Indonesia: No Military or Police Linked to $1.4 Billion Cash Transfers
2017.10.13
Jakarta

Indonesian investigators determined that no military or police officers were linked to the transfer of assets valued at U.S.$1.4 billion (18.8 trillion rupiah) from Standard Chartered bank’s branch in Guernsey to Singapore, Jakarta’s tax chief said.
The government instead found that 81 private citizens, mostly businessmen, were involved in the movement of funds, Ken Dwijugiasteadi, Indonesia’s director-general of taxation, told reporters in Jakarta.
“Out of the 81 Indonesian citizens, none of them are from the military, police force, law enforcement agencies or government officials,” Ken said this week, adding they are “purely business people.”
He declined to identify the account holders.
The assets of Standard Chartered’s Indonesian clients were moved in the second half of 2015 before Guernsey adopted the Common Reporting Standard (CRS), a global agreement on exchange of tax and financial information, at the start of 2016, according to Bloomberg News, which first reported the story.
The transfer came to light after authorities in Guernsey and Singapore opened an inquiry following an internal review of the transactions early last year.

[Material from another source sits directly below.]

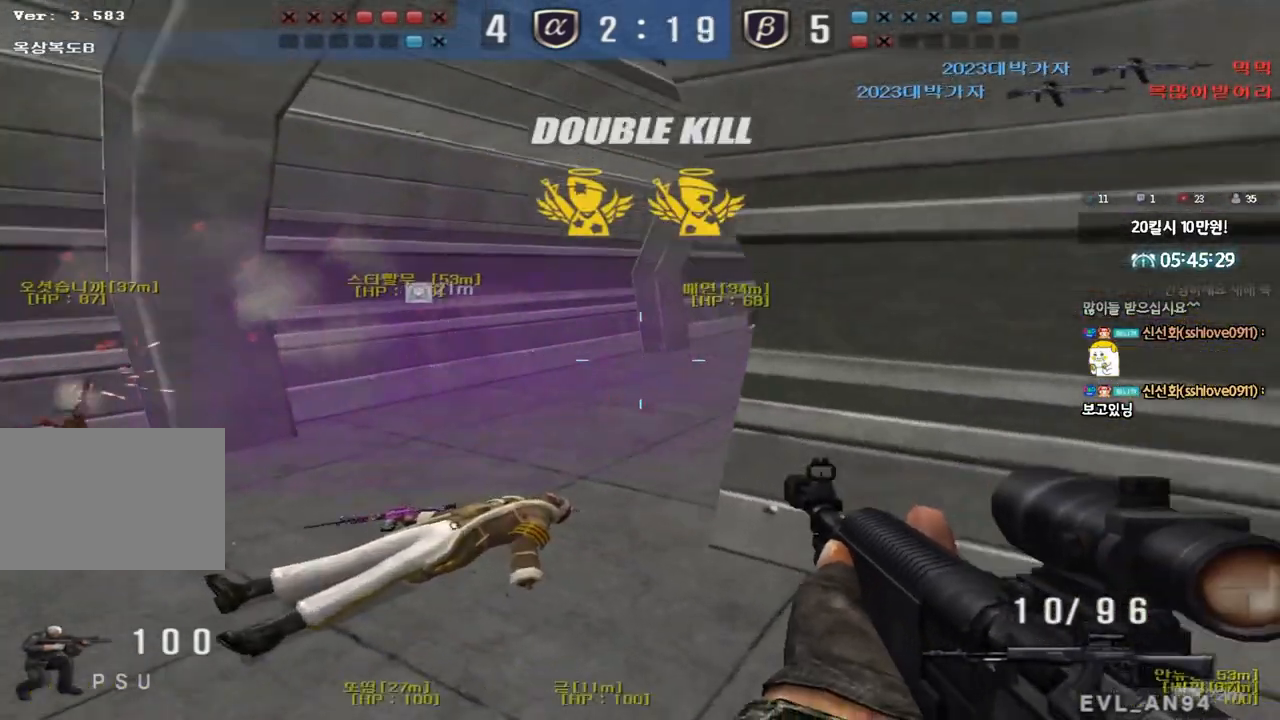
{"keys": ["ctrl"], "events": [[233, "ctrl", "down"], [233, "w", "up"], [250, "a", "up"]]}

Employees raised questions about the timing of transactions and flagged disparities between the earnings of some customers and balances in their accounts.
Some of the Indonesian clients, according to the bank’s staff in Guernsey, had a stated annual income of tens of thousands of dollars yet held tens of millions in their accounts, Bloomberg quoted investigators as saying.
It also quoted regulators in Guernsey as saying that some Indonesian account holders “with links to the military were considered politically exposed persons and should have been subject to a higher level of scrutiny.”
The report did not identify the Indonesian military officials.
Ken, the Indonesian tax chief, said his office received the financial data on the suspicious transfers a few months ago from the Indonesian Financial Transaction Reports and Analysis Center (PPATK). Investigators determined that the accounts were owned by private individuals and were mostly linked to each other through family and business ties.
Standard Chartered, which has 87,000 employees in 68 countries, is headquartered in London but does not conduct retail banking in Britain. Most of its profits come from Asia, Africa and the Middle East. The transfer of funds, Bloomberg said, occurred before Standard Chartered closed its office in Guernsey last year.
Guernsey, one of the Channel Islands near the French coast, is a British dependency that has long been used as an offshore tax haven.
Despite the investigation of the transfers, regulators in Guernsey and Singapore have not suggested that bank employees colluded with Indonesian clients to evade taxes, reports said.
Ken declined to comment on whether the Indonesian account holders had suspicious records or ties to crimes or corruption, saying that his office only handled taxation issues.
“Even if there was anything criminal, it would have to be tax-related. Other than that is not within my authority,” he said.